_书面练习 1_
请把题解中从“(考场时只想到暴力容斥,24分滚了)”一直到“考虑线段树合并(以下子树)”的这段文字更新一下，把里面的“方案数”换成“方法数”，然后写出整段。

_题解原文_
NOI2020命运(线段树合并优化树形DP)

(考场时只想到暴力容斥,24分滚了)

题目:https://loj.ac/problem/3340#submit_code

DP方程怎么来就不写了,本文重点分析如何用线段树合并及正确性

DP方程为:令dp[u][h]表示u的子树中上端点已经处理好了,下段点在子树中的,上段点最深为h的方案数,特别的,如果h==0,则代表已经处理好了

每当遇到一个儿子v时都更新一遍dp数组

dp’[u][h] = dp[v][h] * sum[u][h-1] + dp[u][h] * (sum[v][h] + sum[v][dep[u]);　

考虑线段树合并(以下子树)

我们可以便遍历边更新各式的值

我们开n颗线段树,下标 i 维护dp[u][i]，维护区间和,维护区间乘积

不妨令S1 = sum[u][h-1],S2 = (sum[v][h] + sum[v][dep[u][)

在线段树合并的同时更新S1,S2

我们只要讨论4种情况

(I)　(!U && !V)很显然这种情况可以直接返回

(II)  (!U || !V)

即合并中有其中一颗树没有子树了,反映在DP方程其实就是这一整块都没值了,都不合法

这就意味着U或者V(没有值的那个)的sum在这段区间不会再变了,变成常量,于是就可以愉快地区间乘法了

(III)(l == r)

这就意味遍历到叶子节点,这是最简单的,直接套公式就可以了

(IV)

otherwise

即既有左子树又有右子树

那我们只需要遍历左子树完遍历右子树即可

为什么是对的呢

因为我们处理左子树的答案,S1,S2已经被左子树的前缀和更新了,在处理右子树的答案时,同时考虑了左边的贡献

类似于CDQ分治的思想

然后就做完了(本蒟觉得还是一道很妙的题)

(数据集中的条目)
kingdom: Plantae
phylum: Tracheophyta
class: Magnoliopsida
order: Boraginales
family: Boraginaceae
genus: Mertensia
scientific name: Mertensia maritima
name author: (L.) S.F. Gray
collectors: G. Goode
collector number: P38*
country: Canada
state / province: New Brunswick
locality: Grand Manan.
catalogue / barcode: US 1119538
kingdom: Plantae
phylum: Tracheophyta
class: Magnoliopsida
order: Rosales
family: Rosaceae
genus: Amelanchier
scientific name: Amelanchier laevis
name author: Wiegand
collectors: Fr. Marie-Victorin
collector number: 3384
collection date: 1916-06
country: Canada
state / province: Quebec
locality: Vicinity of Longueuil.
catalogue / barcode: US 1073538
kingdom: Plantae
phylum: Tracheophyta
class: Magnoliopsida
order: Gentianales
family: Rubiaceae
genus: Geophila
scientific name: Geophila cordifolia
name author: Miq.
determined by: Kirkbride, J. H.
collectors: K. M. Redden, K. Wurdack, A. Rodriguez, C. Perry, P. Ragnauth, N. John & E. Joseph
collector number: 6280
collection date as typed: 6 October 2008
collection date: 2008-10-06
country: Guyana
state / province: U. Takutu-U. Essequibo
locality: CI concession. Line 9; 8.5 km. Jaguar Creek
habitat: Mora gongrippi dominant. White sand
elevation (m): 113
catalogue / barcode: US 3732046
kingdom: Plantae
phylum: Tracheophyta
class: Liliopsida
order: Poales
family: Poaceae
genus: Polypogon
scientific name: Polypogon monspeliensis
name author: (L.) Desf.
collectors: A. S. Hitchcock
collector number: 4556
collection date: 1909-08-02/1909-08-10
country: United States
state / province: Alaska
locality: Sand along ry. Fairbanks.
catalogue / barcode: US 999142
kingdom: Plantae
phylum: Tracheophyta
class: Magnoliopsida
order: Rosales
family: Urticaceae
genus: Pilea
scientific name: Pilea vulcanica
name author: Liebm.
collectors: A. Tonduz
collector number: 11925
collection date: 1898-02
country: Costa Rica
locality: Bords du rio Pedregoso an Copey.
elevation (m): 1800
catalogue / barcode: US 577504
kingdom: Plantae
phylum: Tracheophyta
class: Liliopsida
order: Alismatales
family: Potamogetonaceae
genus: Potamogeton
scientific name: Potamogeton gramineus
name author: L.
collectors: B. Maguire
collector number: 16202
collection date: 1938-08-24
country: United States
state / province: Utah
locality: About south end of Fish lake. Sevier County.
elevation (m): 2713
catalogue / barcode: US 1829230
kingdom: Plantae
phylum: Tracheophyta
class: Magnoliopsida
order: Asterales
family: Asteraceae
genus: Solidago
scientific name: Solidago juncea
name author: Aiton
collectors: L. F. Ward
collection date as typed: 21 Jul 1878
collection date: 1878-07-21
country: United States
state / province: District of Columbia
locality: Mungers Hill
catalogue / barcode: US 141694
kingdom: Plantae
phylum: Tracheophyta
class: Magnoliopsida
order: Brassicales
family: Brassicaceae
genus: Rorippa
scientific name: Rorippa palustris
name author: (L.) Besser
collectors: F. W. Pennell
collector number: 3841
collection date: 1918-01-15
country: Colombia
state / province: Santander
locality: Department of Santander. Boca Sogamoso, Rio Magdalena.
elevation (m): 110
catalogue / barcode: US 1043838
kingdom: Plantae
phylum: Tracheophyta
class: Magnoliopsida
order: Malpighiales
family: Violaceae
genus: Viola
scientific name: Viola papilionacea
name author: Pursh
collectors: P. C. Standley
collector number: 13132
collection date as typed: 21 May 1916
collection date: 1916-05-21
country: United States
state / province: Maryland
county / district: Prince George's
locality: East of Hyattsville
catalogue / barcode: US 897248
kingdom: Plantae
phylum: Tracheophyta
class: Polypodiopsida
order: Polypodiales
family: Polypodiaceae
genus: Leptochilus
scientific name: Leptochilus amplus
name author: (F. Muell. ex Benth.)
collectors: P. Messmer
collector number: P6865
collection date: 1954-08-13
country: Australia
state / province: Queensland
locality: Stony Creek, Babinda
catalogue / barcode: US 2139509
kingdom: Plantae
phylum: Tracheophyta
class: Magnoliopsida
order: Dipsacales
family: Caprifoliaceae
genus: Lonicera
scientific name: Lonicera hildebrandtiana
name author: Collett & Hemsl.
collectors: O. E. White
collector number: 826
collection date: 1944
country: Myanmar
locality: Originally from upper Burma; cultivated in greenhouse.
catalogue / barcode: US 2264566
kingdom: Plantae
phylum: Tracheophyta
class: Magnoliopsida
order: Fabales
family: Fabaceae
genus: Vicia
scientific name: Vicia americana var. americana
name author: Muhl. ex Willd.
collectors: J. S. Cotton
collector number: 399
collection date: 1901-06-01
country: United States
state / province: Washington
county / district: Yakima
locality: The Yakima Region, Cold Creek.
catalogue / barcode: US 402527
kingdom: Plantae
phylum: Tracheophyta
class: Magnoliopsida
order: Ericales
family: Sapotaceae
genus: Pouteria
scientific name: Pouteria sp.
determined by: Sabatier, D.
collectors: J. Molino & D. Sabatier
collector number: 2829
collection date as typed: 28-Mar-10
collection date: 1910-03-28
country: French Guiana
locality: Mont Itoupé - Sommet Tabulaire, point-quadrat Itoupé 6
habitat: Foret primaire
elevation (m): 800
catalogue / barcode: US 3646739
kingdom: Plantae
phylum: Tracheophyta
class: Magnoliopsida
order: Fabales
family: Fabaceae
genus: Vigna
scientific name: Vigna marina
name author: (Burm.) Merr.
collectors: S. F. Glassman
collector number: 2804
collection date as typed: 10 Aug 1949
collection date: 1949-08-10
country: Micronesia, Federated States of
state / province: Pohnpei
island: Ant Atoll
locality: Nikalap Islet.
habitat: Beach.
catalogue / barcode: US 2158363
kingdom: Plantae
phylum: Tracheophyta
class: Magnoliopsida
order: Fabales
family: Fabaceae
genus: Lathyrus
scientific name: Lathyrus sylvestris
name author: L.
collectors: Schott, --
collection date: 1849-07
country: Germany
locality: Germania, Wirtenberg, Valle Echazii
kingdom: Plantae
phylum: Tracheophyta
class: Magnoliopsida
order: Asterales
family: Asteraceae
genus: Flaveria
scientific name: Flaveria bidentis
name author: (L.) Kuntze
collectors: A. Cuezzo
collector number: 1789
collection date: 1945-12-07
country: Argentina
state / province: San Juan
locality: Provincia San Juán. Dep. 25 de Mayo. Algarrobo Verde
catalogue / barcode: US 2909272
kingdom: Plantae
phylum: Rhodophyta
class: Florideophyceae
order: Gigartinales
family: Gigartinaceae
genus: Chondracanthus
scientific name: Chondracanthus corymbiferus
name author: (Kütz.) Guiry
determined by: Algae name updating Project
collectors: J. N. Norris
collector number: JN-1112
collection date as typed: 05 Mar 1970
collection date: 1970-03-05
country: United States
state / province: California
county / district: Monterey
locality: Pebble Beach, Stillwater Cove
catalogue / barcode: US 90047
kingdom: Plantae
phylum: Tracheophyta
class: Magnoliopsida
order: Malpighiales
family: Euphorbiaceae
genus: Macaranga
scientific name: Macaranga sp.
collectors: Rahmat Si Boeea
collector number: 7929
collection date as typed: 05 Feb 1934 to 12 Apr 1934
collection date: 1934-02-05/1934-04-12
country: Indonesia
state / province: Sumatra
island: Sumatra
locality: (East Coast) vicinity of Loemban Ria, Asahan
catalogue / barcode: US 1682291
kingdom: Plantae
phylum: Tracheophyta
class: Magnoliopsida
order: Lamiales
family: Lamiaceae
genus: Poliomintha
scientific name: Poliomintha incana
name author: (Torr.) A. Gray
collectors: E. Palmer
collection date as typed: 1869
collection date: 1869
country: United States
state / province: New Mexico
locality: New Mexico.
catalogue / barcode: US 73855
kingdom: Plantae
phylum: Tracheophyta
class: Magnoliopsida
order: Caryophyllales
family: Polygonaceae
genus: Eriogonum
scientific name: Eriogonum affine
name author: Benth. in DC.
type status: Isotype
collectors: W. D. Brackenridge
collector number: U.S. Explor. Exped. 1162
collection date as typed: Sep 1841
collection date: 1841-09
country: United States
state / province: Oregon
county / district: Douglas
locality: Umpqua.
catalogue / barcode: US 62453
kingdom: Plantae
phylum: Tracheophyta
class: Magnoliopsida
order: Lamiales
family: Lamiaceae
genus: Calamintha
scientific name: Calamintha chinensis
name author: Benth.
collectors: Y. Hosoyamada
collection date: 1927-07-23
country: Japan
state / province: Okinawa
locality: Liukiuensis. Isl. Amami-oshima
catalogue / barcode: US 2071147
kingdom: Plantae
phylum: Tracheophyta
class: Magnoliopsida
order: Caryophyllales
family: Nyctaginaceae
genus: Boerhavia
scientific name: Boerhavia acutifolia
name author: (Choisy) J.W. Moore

_书面练习 2_
把条目中从含有“scientific name: Amelanchier laevis”的那一行一直到含有“family: Potamogetonaceae”的那一行（首尾两行都算）改写成 Markdown 表格，分“序号”和“内容”两列。空行不要，只列这些行。

_题目解答 1_
(考场时只想到暴力容斥,24分滚了)

题目:https://loj.ac/problem/3340#submit_code

DP方程怎么来就不写了,本文重点分析如何用线段树合并及正确性

DP方程为:令dp[u][h]表示u的子树中上端点已经处理好了,下段点在子树中的,上段点最深为h的方法数,特别的,如果h==0,则代表已经处理好了

每当遇到一个儿子v时都更新一遍dp数组

dp’[u][h] = dp[v][h] * sum[u][h-1] + dp[u][h] * (sum[v][h] + sum[v][dep[u]);　

考虑线段树合并(以下子树)

_题目解答 2_
| 序号 | 内容 |
|---|---|
| 1 | scientific name: Amelanchier laevis |
| 2 | name author: Wiegand |
| 3 | collectors: Fr. Marie-Victorin |
| 4 | collector number: 3384 |
| 5 | collection date: 1916-06 |
| 6 | country: Canada |
| 7 | state / province: Quebec |
| 8 | locality: Vicinity of Longueuil. |
| 9 | catalogue / barcode: US 1073538 |
| 10 | kingdom: Plantae |
| 11 | phylum: Tracheophyta |
| 12 | class: Magnoliopsida |
| 13 | order: Gentianales |
| 14 | family: Rubiaceae |
| 15 | genus: Geophila |
| 16 | scientific name: Geophila cordifolia |
| 17 | name author: Miq. |
| 18 | determined by: Kirkbride, J. H. |
| 19 | collectors: K. M. Redden, K. Wurdack, A. Rodriguez, C. Perry, P. Ragnauth, N. John & E. Joseph |
| 20 | collector number: 6280 |
| 21 | collection date as typed: 6 October 2008 |
| 22 | collection date: 2008-10-06 |
| 23 | country: Guyana |
| 24 | state / province: U. Takutu-U. Essequibo |
| 25 | locality: CI concession. Line 9; 8.5 km. Jaguar Creek |
| 26 | habitat: Mora gongrippi dominant. White sand |
| 27 | elevation (m): 113 |
| 28 | catalogue / barcode: US 3732046 |
| 29 | kingdom: Plantae |
| 30 | phylum: Tracheophyta |
| 31 | class: Liliopsida |
| 32 | order: Poales |
| 33 | family: Poaceae |
| 34 | genus: Polypogon |
| 35 | scientific name: Polypogon monspeliensis |
| 36 | name author: (L.) Desf. |
| 37 | collectors: A. S. Hitchcock |
| 38 | collector number: 4556 |
| 39 | collection date: 1909-08-02/1909-08-10 |
| 40 | country: United States |
| 41 | state / province: Alaska |
| 42 | locality: Sand along ry. Fairbanks. |
| 43 | catalogue / barcode: US 999142 |
| 44 | kingdom: Plantae |
| 45 | phylum: Tracheophyta |
| 46 | class: Magnoliopsida |
| 47 | order: Rosales |
| 48 | family: Urticaceae |
| 49 | genus: Pilea |
| 50 | scientific name: Pilea vulcanica |
| 51 | name author: Liebm. |
| 52 | collectors: A. Tonduz |
| 53 | collector number: 11925 |
| 54 | collection date: 1898-02 |
| 55 | country: Costa Rica |
| 56 | locality: Bords du rio Pedregoso an Copey. |
| 57 | elevation (m): 1800 |
| 58 | catalogue / barcode: US 577504 |
| 59 | kingdom: Plantae |
| 60 | phylum: Tracheophyta |
| 61 | class: Liliopsida |
| 62 | order: Alismatales |
| 63 | family: Potamogetonaceae |